Cette nécessité de compromis n'a-t-elle pas conduit à un dommageable gommage des différences et à la mise entre parenthèses des valeurs auxquelles beaucoup veulent retourner?

 

Ce n'est pas la fin de l'Histoire. Il y a encore des courants d'opinions,des sensibilités très différentes dans la manière de concevoir le rapport entre les hommes et le rapport de l'homme à la société.

C'est pourquoi il faut considérer qu'un des pièges les plus grossiers, qu'un des perversités les plus dangereuses c'est le fameux spectre de la pensée unique. Il n'y a pas de pensée unique. C'est assez étonnant d'entendre que nous vivons sous la dictature de la pensée unique alors que, dans le même temps, on voit resurgir les spectres fascistes, les dangers des fanatismes religieux, le nationalisme le plus étroit.

- Et la pensée socialiste dans ce contexte?

Un des problèmes des socialistes n'a-t-il pas été, très longtemps, de trop circonscrire le débat d'idées aux rapports productivistes. Lors de mes premiers pas dans le parti et dans le monde socialistes moi qui ai été élevé dans un monde plutôt catholique, j'y ai constaté beaucoup trop – et c'est assez logique puisque nous sommes tous un peu dans la gauche les enfants de la pensée marxiste - de rapports à l'économique.

Or aujourd'hui, nous constatons bien qu'une société ne se gère pas seulement sur fond de rapports économiques et marchands. La gauche, peut-être en Belgique plus qu'ailleurs, ne s'est pas suffisamment intéressée par certaines choses.

Il y a eu une insuffisance par rapport au débat sur la culture, au mouvement associatif, au patrimoine et à l'esthétique urbaine, aux problèmes de famille, à l'écologie. Je pense que la modernité de la social-démocratie est de dire que plus que jamais sans doute l'économie nous impose ses logiques et que le bonheur de l'homme passe évidemment par la satisfaction de toute une série de besoins matériels légitimes mais qu'il y a d'autres aspirations. Attention de ne pas devenir nous-mêmes des escalves de logiques productivistes et exclusivement économistes. Et cela d'autant plus qu'on sait bien que les leviers de l'économie mondiale nous échappent.

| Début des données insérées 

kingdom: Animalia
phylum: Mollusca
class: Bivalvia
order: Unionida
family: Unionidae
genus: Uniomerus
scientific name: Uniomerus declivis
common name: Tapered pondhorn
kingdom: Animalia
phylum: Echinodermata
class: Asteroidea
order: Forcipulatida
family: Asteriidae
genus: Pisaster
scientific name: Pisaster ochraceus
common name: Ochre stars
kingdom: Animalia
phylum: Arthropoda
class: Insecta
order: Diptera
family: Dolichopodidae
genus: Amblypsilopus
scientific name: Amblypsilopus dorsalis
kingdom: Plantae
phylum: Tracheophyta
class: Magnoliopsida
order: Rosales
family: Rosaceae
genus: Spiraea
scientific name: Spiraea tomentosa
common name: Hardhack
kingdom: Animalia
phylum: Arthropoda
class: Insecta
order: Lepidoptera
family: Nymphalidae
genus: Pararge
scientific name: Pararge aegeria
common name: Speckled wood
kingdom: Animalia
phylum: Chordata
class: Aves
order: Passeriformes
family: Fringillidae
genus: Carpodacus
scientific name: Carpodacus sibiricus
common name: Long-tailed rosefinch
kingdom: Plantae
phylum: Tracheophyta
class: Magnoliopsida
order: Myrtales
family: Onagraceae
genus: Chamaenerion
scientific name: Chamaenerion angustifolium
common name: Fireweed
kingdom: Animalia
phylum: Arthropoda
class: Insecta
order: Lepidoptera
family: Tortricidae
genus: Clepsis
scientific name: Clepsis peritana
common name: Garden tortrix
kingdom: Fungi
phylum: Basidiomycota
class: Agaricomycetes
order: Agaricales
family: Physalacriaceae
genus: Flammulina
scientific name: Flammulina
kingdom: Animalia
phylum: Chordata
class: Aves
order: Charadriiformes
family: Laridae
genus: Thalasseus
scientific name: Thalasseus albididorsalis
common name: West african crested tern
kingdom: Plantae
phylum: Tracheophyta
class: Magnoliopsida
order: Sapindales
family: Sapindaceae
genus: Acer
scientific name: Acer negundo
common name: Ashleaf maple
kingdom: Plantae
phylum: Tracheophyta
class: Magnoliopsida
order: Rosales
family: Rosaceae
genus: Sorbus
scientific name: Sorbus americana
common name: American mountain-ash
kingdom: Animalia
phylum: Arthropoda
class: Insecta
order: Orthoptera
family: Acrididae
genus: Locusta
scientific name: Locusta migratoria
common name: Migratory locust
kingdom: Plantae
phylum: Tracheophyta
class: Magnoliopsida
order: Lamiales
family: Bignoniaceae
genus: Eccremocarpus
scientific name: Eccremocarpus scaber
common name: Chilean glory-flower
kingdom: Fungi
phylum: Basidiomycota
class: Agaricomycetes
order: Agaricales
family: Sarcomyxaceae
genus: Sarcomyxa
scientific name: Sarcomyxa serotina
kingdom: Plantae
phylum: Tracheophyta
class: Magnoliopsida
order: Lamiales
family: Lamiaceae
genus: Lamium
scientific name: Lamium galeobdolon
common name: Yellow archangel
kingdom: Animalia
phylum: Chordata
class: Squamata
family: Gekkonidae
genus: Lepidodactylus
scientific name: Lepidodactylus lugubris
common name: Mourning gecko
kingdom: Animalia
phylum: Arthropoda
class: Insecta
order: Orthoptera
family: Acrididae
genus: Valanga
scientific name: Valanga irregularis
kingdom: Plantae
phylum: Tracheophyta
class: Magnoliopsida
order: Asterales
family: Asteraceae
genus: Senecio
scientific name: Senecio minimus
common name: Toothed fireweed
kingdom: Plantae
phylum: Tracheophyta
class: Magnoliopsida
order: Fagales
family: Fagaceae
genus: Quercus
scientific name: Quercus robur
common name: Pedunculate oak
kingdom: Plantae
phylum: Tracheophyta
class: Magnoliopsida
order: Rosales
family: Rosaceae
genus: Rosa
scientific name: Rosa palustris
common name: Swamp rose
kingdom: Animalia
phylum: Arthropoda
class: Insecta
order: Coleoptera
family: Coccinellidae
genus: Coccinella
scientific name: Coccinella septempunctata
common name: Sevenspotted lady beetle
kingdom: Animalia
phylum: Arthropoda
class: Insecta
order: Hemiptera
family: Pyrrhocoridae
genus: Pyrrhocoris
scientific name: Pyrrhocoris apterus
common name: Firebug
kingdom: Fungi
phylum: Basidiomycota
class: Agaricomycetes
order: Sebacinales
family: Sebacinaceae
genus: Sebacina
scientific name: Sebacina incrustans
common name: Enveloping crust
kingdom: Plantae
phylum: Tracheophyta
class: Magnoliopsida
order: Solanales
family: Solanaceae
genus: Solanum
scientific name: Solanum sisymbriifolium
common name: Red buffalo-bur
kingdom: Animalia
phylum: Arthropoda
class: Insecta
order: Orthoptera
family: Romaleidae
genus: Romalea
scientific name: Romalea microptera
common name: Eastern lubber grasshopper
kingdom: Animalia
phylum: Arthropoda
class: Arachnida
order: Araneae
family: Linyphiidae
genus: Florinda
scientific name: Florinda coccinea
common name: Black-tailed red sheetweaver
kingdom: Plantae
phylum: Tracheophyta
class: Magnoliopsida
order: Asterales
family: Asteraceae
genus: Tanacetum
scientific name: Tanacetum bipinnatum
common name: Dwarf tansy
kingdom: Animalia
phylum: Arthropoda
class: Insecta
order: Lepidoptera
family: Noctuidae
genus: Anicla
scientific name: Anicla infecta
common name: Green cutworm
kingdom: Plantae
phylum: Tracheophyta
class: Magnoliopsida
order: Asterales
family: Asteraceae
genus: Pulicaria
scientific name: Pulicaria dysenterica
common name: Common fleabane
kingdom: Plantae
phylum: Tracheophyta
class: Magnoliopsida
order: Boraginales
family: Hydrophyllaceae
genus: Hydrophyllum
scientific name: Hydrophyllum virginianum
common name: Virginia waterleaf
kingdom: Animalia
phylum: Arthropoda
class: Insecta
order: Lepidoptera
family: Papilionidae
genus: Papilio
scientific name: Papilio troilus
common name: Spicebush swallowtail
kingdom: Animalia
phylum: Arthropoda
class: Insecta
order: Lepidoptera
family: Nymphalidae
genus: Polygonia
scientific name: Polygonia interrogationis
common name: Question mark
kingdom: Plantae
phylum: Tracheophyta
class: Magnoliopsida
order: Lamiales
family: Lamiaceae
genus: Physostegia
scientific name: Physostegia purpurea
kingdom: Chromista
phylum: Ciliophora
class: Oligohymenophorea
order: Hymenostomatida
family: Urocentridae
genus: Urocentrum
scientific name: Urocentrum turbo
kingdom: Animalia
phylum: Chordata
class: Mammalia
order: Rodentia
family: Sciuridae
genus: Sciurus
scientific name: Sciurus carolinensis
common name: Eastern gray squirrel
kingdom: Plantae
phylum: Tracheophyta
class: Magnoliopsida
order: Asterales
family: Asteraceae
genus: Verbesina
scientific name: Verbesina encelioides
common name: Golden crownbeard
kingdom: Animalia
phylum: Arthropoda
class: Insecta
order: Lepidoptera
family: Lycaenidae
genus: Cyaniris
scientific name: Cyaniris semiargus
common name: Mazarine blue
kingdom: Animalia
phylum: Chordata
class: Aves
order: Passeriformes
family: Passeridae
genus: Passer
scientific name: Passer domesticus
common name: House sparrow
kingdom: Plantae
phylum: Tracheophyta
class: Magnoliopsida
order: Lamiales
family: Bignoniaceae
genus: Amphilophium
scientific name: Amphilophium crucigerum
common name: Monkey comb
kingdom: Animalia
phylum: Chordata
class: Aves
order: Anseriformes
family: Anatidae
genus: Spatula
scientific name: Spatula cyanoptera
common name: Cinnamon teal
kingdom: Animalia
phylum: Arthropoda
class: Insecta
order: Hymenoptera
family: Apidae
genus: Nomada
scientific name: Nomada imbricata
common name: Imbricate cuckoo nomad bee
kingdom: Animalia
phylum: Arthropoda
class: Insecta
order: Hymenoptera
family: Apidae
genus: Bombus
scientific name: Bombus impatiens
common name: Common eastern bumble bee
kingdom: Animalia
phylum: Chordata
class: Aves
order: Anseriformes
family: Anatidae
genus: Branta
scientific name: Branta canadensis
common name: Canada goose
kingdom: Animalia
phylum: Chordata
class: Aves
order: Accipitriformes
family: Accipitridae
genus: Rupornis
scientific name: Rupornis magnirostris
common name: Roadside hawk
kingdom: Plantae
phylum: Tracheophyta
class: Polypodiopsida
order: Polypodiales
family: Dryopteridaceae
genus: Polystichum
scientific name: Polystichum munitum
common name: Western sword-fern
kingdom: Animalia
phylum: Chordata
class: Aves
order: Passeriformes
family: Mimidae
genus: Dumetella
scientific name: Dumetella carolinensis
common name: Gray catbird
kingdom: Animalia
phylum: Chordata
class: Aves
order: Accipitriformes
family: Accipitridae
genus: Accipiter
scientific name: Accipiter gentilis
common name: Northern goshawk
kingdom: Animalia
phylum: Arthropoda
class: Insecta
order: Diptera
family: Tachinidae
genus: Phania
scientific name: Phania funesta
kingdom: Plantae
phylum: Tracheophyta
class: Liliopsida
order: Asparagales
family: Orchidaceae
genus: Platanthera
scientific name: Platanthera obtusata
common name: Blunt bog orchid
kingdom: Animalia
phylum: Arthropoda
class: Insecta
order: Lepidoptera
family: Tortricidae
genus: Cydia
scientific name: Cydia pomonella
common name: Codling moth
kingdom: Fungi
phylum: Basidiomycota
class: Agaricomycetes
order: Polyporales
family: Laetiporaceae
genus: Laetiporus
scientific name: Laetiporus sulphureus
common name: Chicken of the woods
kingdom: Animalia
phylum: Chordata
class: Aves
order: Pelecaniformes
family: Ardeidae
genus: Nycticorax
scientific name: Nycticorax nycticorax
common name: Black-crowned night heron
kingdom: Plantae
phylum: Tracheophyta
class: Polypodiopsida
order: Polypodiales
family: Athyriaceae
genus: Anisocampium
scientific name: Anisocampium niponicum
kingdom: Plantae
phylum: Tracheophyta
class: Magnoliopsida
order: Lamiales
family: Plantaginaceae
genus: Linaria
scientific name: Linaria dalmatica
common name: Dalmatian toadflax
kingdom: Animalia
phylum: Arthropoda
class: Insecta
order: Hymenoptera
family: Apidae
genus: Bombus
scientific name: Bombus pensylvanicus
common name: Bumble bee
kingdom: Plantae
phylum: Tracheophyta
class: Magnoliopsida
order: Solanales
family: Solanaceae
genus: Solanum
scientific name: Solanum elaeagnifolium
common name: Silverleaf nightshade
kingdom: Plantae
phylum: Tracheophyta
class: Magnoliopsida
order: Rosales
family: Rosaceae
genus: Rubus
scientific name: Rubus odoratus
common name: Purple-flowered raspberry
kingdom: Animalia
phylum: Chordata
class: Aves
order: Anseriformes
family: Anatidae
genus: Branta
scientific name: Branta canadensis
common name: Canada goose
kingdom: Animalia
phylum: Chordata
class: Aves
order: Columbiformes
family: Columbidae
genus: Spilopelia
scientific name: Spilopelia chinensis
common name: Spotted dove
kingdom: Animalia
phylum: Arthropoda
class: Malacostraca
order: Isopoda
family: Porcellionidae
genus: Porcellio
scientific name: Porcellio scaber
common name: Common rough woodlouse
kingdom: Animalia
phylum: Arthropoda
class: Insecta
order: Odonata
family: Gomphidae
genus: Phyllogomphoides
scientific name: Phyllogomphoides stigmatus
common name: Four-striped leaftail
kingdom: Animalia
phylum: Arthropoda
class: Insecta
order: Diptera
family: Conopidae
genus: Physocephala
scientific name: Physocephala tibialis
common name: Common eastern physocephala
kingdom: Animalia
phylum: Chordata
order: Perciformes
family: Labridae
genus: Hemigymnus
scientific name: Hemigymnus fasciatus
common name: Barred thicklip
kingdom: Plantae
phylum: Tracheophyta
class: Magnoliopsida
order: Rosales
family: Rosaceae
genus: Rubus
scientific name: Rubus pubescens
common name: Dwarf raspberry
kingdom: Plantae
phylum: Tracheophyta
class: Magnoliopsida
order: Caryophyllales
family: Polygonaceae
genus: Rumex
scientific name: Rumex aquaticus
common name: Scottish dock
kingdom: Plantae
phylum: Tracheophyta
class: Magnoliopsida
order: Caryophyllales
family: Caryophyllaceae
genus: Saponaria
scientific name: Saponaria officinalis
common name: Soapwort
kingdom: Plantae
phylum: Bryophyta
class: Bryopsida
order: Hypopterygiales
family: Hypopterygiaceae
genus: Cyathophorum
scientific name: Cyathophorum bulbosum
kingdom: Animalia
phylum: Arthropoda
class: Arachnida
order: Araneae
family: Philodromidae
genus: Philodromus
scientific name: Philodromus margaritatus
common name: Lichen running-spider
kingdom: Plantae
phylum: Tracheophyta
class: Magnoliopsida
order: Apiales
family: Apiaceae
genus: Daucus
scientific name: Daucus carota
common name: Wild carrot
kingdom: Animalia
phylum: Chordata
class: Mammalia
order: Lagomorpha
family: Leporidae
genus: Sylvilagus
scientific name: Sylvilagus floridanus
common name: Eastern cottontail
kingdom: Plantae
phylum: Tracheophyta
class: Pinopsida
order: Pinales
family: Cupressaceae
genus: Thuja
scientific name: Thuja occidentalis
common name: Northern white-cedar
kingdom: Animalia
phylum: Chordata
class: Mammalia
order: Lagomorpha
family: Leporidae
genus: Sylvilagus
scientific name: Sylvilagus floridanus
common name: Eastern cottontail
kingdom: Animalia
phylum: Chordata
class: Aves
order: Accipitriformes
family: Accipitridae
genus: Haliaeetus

Une fuite en avant dans le bonheur matérialiste est non seulement une erreur en période de haute conjecture mais certainement une chimère en période de crise sociale.

Marx mais pas que Marx?

- Il y a des solidarités nouvel les que nous devons intégrer.Il n'y a toutefois pas la moindre hésitation: l'emploi et la sécurité sociale restent les piliers forts de mon engagement. Mais à coté de cela n'oublions la culture, la formation du citoyen, l'environnement.

S'il faut en revenir aux valeurs, sans qu'on ne sache toujours très bien ce que cela recouvre, ce sont des valeurs réactualisées?

- Bien sûr tout en se disant bien que l'enjeu majeur de la gauche aujourd'hui est la réactivation des valeurs collectives et communautaires. Ces valeurs ne se réduisent pas à la seule satisfaction d'une meilleure redistribution de la richesse: c'est le socle des valeurs collectives et communautaires puisque c'est le principe même de la solidarité qui est inscrit dans cette meilleure redistribution des richesses. Mais à côte de cela, l'homme est à la recherche d'autres natures aussi.

- Vous vous revendiquez social-démocrate, d'autres socialistes. C'est la querelle des anciens et des modernes?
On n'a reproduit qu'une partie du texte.